Despite the failure to meet the criticisms of the opponents at the level of the masses in Assam and the North-East, proponents have raised a valiant fight at this level on the nation-wide scale. Here, proponents have argued that no Hindu can ever be an outsider in India and that India is, and has always been, a Hindu Rashtra. These claims are far from the pristine language of civil society, which factions within the BJP and its supporters have themselves selectively employed.
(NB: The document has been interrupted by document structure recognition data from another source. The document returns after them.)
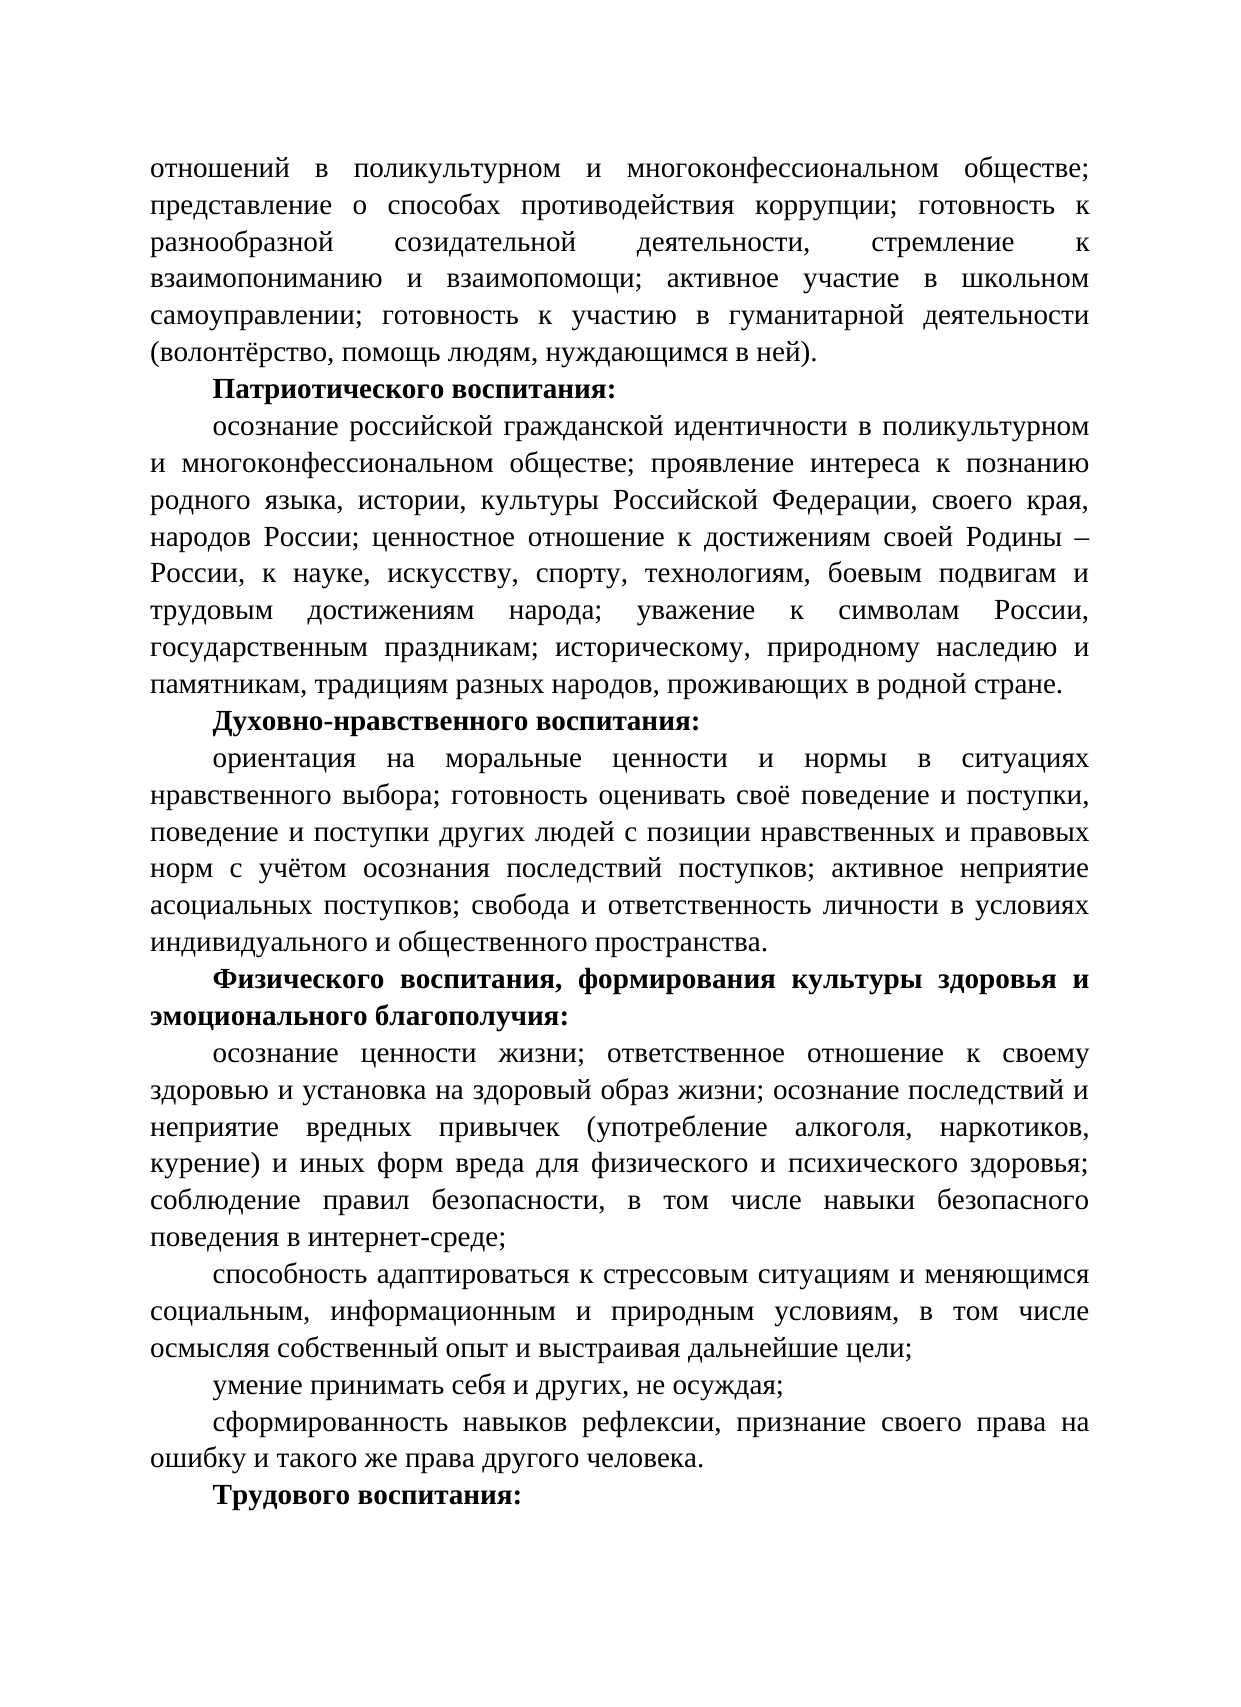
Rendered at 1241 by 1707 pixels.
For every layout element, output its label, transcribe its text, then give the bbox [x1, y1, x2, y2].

text осознание ценности жизни; ответственное отношение к своему здоровью и установка на здоровый образ жизни; осознание последствий и неприятие вредных привычек (употребление алкоголя, наркотиков, курение) и иных форм вреда для физического и психического здоровья; соблюдение правил безопасности, в том числе навыки безопасного поведения в интернет-среде; [150, 1035, 1090, 1253]
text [150, 150, 1090, 368]
text осознание российской гражданской идентичности в поликультурном и многоконфессиональном обществе; проявление интереса к познанию родного языка, истории, культуры Российской Федерации, своего края, народов России; ценностное отношение к достижениям своей Родины – России, к науке, искусству, спорту, технологиям, боевым подвигам и трудовым достижениям народа; уважение к символам России, государственным праздникам; историческому, природному наследию и памятникам, традициям разных народов, проживающих в родной стране. [150, 408, 1090, 700]
text Патриотического воспитания: [150, 371, 1090, 405]
text Духовно-нравственного воспитания: [150, 703, 1090, 737]
text сформированность навыков рефлексии, признание своего права на ошибку и такого же права другого человека. [150, 1404, 1090, 1474]
text Физического воспитания, формирования культуры здоровья и эмоционального благополучия: [150, 961, 1090, 1032]
text умение принимать себя и других, не осуждая; [150, 1367, 1090, 1400]
text ориентация на моральные ценности и нормы в ситуациях нравственного выбора; готовность оценивать своё поведение и поступки, поведение и поступки других людей с позиции нравственных и правовых норм с учётом осознания последствий поступков; активное неприятие асоциальных поступков; свобода и ответственность личности в условиях индивидуального и общественного пространства. [150, 740, 1090, 958]
text Трудового воспитания: [150, 1477, 1090, 1511]
text способность адаптироваться к стрессовым ситуациям и меняющимся социальным, информационным и природным условиям, в том числе осмысляя собственный опыт и выстраивая дальнейшие цели; [150, 1256, 1090, 1363]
Like the concerns raised by the masses in Assam, these claims are not based on the law, but rather on the interests of certain ethnoreligious communities which calls for a change in the law or the creation of an exception for this specific instance. Unfortunately, these claims have not been addressed at the level of the masses at the nation-wide scale by the opponents. Take, for example, the concerns of the Tamil Hindus from Sri Lanka who have been languishing as refugees all these years whose concerns could have been mobilised but have not. Or those of the Tibetan refugees that have gotten limited recognition from the Delhi High Court but not at the national scale. As the experience from Assam and the North-East suggests, these claims, which are not in the sanitised language of the civil society, have been far more successful in creating a unified front against the proponents, for they have been able to invoke the energy of the masses. This does not imply that the discourse on the level society ought to be disregarded. Rather, it implies that it must be supplemented with a discourse at the level of the masses in order to put on a more valiant opposition.   

Such politics that mobilise the civil society with their laws and the masses with their interests, draws on a tradition typified by the politics of B.R. Ambedkar who acknowledged the need for both the pragmatic politics of interest and the legalistic politics of principle. In a time when his name is routinely invoked to call for the protection of our constitution, his politics of interest must not be forgotten if we are to combat the injustices of the CAB in a successful manner.